Adam Welch, 2016, Bone Brick

Adam Welch creates his art brick by brick. Literally.

Welch makes his own bricks by hand encouraging viewers to consider them as an art form while challenging their perceptions and preconceptions of art, ceramics and bricks.

The Hunterdon Art Museum welcomes Adam Welch: Brick with an opening reception on Sunday, Jan. 15 from 2 to 4 p.m. The artist will discuss his work at the reception, and refreshments will be served. The show runs until April 30.

Welch is well aware of the layers of reference in his work: the utilitarian history of bricks; the role of the artist as interpreter and re-interpreter, both conceptually and visually, notes Hildreth York, who is co-curating the exhibition with Ingrid Renard.

“His deep knowledge of ceramics creates and manipulates bricks, ideas about bricks and their embodiments in other art mediums,” York noted. “His work is not only very original, but it resonates with the provocative questions raised by contemporary art.”

Welch said he finds working with bricks to be both limitless and liberating. He began making his own bricks in 2001, learning from several sources including a booklet about hand-making bricks in England.
Making bricks is peaceful,” Welch said. “Peaceful and physical. It’s about labor and my body. It is a task I can do entirely on my own. And when I am done the brick is essentially complete.”

Welch began teaching at Princeton University in 2010, when he was appointed Lecturer in the Visual Arts Program. Before joining Princeton’s faculty, he was the Assistant Director of Greenwich House Pottery and promoted to Director in 2010 where he continues to work.

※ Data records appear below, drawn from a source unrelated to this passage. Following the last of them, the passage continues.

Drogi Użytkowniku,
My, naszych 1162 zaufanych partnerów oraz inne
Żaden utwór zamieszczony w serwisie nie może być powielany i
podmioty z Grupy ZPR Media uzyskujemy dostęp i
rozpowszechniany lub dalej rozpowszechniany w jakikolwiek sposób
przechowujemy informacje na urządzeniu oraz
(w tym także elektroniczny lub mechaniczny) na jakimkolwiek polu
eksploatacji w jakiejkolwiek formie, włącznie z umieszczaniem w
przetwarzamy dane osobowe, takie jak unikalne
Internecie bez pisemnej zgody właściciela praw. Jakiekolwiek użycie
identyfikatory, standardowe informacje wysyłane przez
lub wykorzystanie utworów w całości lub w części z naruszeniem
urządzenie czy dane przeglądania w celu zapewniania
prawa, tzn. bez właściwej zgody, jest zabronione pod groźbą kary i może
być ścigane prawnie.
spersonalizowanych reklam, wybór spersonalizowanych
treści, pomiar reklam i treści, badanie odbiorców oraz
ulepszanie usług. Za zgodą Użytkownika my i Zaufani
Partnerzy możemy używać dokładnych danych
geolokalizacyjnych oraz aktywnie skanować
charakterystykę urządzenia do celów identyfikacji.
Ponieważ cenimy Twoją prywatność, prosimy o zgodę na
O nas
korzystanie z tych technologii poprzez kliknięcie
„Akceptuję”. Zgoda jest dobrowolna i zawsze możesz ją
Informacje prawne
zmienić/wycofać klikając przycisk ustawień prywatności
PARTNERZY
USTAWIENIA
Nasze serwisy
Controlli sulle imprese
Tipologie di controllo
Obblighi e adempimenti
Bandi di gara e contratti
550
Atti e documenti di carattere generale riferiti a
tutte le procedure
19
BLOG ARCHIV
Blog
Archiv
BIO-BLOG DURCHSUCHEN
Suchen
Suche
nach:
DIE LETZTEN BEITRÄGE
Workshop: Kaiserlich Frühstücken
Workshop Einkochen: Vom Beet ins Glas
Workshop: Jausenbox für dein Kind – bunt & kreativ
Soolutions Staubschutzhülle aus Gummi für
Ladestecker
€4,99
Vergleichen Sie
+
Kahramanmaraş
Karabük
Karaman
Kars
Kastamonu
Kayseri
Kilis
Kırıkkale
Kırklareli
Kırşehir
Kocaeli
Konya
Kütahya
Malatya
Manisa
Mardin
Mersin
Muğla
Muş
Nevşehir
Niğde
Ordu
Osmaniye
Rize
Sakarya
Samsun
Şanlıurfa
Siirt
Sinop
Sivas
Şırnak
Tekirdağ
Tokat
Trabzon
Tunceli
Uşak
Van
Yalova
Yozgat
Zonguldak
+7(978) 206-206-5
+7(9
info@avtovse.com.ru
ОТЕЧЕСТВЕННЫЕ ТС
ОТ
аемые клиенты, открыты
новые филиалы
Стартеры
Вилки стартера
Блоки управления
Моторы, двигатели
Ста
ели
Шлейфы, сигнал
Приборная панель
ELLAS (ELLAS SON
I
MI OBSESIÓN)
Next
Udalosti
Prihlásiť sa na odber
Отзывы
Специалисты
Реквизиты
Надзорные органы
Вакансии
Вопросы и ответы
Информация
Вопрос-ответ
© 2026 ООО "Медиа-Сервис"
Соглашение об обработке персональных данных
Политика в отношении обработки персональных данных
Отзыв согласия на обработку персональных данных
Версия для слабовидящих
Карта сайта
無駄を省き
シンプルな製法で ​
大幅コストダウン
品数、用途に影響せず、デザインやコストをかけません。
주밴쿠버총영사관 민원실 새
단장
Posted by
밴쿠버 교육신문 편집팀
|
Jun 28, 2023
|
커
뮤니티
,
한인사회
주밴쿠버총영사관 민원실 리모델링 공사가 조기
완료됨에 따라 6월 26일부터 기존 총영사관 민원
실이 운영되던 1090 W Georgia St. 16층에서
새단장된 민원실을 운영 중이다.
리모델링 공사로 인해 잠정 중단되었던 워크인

Welch has participated in twenty-two exhibitions in the United States over the past five years, including the NCECA Biennial (National Council on Education in the Ceramic Arts) at the Tampa Museum of Art, solo exhibitions at Kean University, Princeton Day School, Hunter College and Northwestern College, and several curated and invitational exhibitions throughout the United States. Welch’s piece Martha’s Shiner was part of the 2013 Hunterdon Art Museum’s East & West Clay Exhibition.

In that piece, Welch purposely applied Martha Stewart’s line of latex house paints onto hand-made bricks. Welch references that work in a piece for this exhibition using Stewart’s line of paints to “deal with color and our perception of color as it passes through our contemporary filters.”